[Work to complete]:
Make an exact copy of every entry.

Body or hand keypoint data
-----
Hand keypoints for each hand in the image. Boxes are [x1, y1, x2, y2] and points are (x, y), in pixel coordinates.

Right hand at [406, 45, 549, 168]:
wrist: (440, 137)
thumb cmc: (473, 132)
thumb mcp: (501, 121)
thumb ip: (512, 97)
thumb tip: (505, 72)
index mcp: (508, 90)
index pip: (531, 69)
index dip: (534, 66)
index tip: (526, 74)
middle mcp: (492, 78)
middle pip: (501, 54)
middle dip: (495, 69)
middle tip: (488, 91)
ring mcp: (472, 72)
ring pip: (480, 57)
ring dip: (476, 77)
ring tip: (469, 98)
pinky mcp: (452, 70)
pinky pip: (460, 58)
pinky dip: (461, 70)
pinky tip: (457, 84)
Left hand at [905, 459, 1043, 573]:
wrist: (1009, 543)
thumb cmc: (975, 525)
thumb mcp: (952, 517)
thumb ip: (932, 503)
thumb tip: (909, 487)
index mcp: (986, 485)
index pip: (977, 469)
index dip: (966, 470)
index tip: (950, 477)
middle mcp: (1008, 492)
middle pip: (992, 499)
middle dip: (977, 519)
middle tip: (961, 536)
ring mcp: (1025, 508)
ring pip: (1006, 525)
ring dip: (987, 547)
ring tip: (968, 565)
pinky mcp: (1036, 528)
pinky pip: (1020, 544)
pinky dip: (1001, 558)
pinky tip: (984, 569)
-----
[Written solution]:
Hand keypoints for each hand in the image. Boxes are [x1, y1, x2, y2] and points are (x, y), in pixel coordinates.

Right hand at [406, 45, 549, 168]:
wrist: (440, 137)
thumb cmc: (473, 132)
thumb mcp: (501, 121)
thumb ip: (512, 97)
thumb tip: (505, 72)
index mcp: (508, 90)
index pip: (531, 69)
index dip: (534, 66)
index tip: (526, 74)
middle mcp: (492, 78)
middle pip: (501, 54)
middle dip: (495, 69)
middle tip: (488, 91)
ring mcp: (472, 72)
ring pip: (480, 57)
ring dip: (476, 77)
ring tip: (469, 98)
pinky mcp: (452, 70)
pinky pip: (460, 58)
pinky dip: (461, 70)
pinky tip: (457, 84)
Left hand at [905, 459, 1043, 573]:
wrist: (1009, 543)
thumb cmc: (975, 525)
thumb mcp: (952, 517)
thumb ip: (932, 503)
thumb tip: (909, 487)
index mcp: (986, 485)
index pip: (977, 469)
index dip: (966, 470)
index tip: (950, 477)
middle mcp: (1008, 492)
middle pip: (992, 499)
middle dip: (977, 519)
middle tip: (961, 536)
ring mcp: (1025, 508)
ring pip: (1006, 525)
ring dip: (987, 547)
ring tip: (968, 565)
pinky mcp: (1036, 528)
pinky pip: (1020, 544)
pinky dip: (1001, 558)
pinky tip: (984, 569)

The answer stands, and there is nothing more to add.